About six months ago, Typhoon Damrey leveled the district of Nam Tra My.
Of more than 12 typhoons that struck Vietnam last year, November's Damrey was the deadliest, wreaking havoc in Da Nang and Nha Trang. Apart from big cities, other rural areas also caught in Damrey’s wake.
Nam Tra My District in Quang Nam Province, populated by the Ca Dong ethnic minority group, was one such example. In a district where the median income was already quite low, Damrey blew away local infrastructure and housing, causing trillions of dong in damage, according to VnExpress.
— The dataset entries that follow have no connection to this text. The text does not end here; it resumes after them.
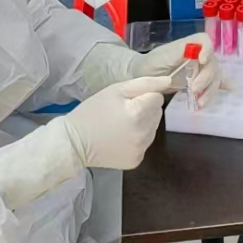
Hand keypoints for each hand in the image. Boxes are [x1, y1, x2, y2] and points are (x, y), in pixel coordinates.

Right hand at [0, 75, 173, 208]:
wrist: (73, 143)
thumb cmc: (92, 112)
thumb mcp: (115, 90)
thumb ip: (145, 84)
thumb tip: (169, 81)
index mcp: (139, 114)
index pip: (157, 97)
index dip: (142, 96)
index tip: (126, 101)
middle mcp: (144, 134)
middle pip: (157, 113)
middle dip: (144, 109)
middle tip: (122, 112)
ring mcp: (141, 150)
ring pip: (153, 128)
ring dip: (143, 124)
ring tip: (120, 125)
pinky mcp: (136, 161)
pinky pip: (145, 143)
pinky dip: (137, 139)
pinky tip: (120, 138)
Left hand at [129, 33, 222, 109]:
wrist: (141, 77)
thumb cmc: (149, 65)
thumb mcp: (160, 58)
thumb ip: (177, 53)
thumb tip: (196, 53)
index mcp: (188, 46)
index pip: (205, 41)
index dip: (208, 49)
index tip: (202, 60)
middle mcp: (197, 56)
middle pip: (212, 62)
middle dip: (206, 77)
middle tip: (194, 89)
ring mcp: (199, 69)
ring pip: (214, 76)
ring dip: (210, 89)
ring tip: (200, 103)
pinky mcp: (199, 81)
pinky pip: (214, 82)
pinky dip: (221, 85)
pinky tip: (229, 88)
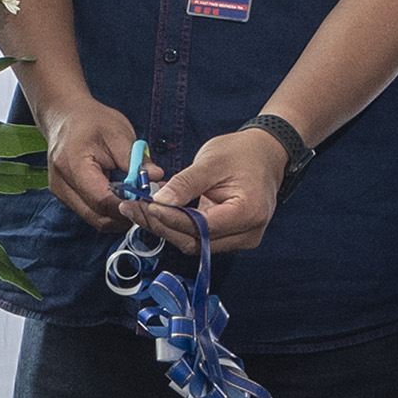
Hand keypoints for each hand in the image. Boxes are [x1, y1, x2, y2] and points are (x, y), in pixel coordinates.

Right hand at [38, 96, 135, 228]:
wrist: (65, 115)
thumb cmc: (91, 120)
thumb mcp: (118, 133)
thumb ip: (136, 159)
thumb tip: (155, 177)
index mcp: (73, 166)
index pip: (102, 201)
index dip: (128, 205)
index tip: (147, 200)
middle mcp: (61, 185)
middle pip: (97, 217)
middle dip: (125, 214)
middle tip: (144, 202)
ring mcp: (60, 193)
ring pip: (94, 219)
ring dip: (117, 214)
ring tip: (133, 197)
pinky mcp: (65, 196)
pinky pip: (90, 212)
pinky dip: (107, 209)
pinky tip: (119, 195)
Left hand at [141, 124, 287, 255]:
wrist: (265, 155)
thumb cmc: (242, 154)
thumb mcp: (212, 160)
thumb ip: (187, 182)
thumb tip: (160, 201)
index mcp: (248, 212)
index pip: (201, 226)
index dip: (170, 218)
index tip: (145, 205)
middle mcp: (247, 234)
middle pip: (196, 241)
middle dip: (162, 226)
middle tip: (132, 208)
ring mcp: (241, 240)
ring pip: (195, 244)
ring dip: (166, 228)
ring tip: (139, 209)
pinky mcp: (231, 239)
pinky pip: (199, 238)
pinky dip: (177, 227)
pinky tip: (157, 212)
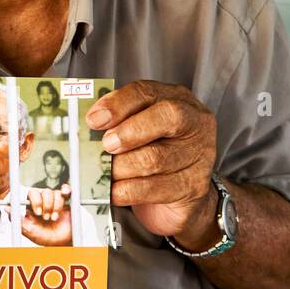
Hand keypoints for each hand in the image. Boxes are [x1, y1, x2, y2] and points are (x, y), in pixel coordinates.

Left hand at [22, 183, 73, 247]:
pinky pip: (66, 190)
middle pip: (42, 192)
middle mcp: (43, 202)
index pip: (30, 195)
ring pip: (53, 192)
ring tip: (54, 218)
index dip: (34, 201)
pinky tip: (65, 194)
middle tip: (46, 217)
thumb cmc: (45, 238)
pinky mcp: (66, 201)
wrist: (62, 243)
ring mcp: (54, 201)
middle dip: (45, 204)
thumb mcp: (30, 232)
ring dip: (55, 206)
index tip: (37, 212)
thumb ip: (18, 220)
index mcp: (32, 207)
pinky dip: (66, 190)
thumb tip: (6, 209)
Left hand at [85, 81, 218, 245]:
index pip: (147, 92)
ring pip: (155, 157)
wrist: (182, 196)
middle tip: (106, 146)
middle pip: (165, 118)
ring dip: (122, 167)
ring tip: (105, 172)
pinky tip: (113, 192)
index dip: (118, 104)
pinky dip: (127, 191)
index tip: (94, 119)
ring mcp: (199, 155)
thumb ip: (119, 122)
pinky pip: (154, 188)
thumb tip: (90, 125)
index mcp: (177, 100)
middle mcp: (194, 123)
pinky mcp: (193, 186)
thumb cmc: (156, 154)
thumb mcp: (140, 130)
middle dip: (128, 132)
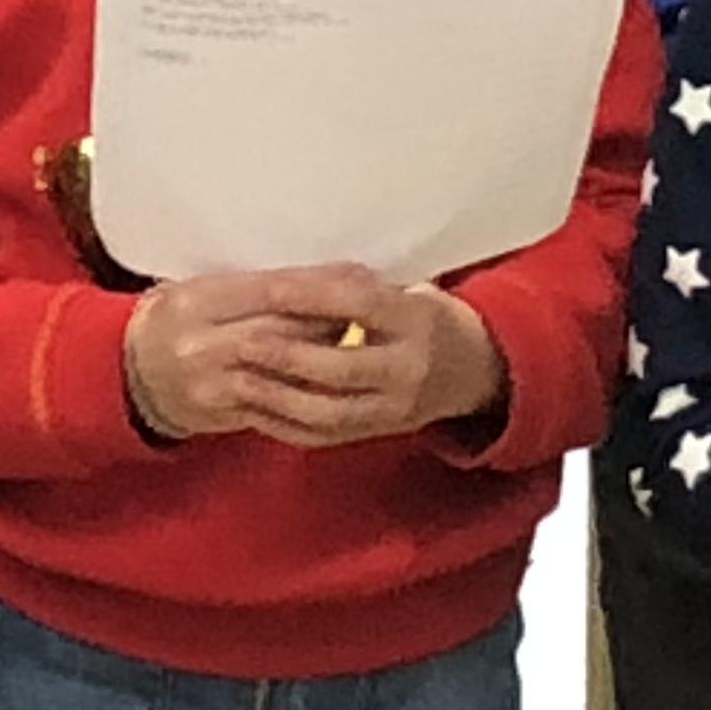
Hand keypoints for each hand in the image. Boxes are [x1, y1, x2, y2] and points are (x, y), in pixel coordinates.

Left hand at [129, 268, 504, 447]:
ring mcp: (396, 408)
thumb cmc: (421, 317)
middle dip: (286, 356)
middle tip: (240, 342)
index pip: (358, 306)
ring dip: (277, 398)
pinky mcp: (380, 433)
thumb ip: (352, 286)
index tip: (266, 289)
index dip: (309, 297)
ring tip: (237, 379)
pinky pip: (325, 437)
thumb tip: (285, 272)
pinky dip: (285, 426)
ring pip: (329, 412)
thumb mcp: (401, 290)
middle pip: (341, 368)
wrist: (474, 369)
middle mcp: (408, 368)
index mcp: (414, 321)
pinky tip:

Half a year later, not much has changed. Many residents still live in a neighboring village, where they were relocated, and residents in Nam Tra My still don’t have a proper school. Currently, they are making do with a steel-and-canvas classroom described by a local teacher as “mosquito-infested.”
The displaced community is one reality of life in Vietnam, which sits directly in the line of fire of increasingly intense tropical storms. In the mountainside village of Nam Tra My, those storms disproportionately affect children, who have little recourse.
If any positives can be drawn, they lie in the renewed attention being brought to child labor in the country. Last summer, Vietnamese authorities met with the International Labor Organization (ILO) in Hanoi to discuss policy adjustments to make children less vulnerable to droughts, floods and typhoons.
"Natural disasters have a direct impact on children's survivability, physical health and mental well-being. In addition, poverty can force children to leave school and partake in economic activities to relieve the financial burdens their families may face," Nguyen Trong Dam, Deputy Minister of Labor, War Invalids and Social Affairs, told the conference in Vietnamese, according to Thanh Nien.
This claim is supported by dropout rates, which are much higher in rural regions, particularly those populated by ethnic minority groups, like the Ca Dong. One UNICEF study showed that between 40-50% of children in minority areas leave their school system before the upper secondary levels.
UNICEF estimated up to one million children were living in areas affected by Damrey and the subsequent flooding.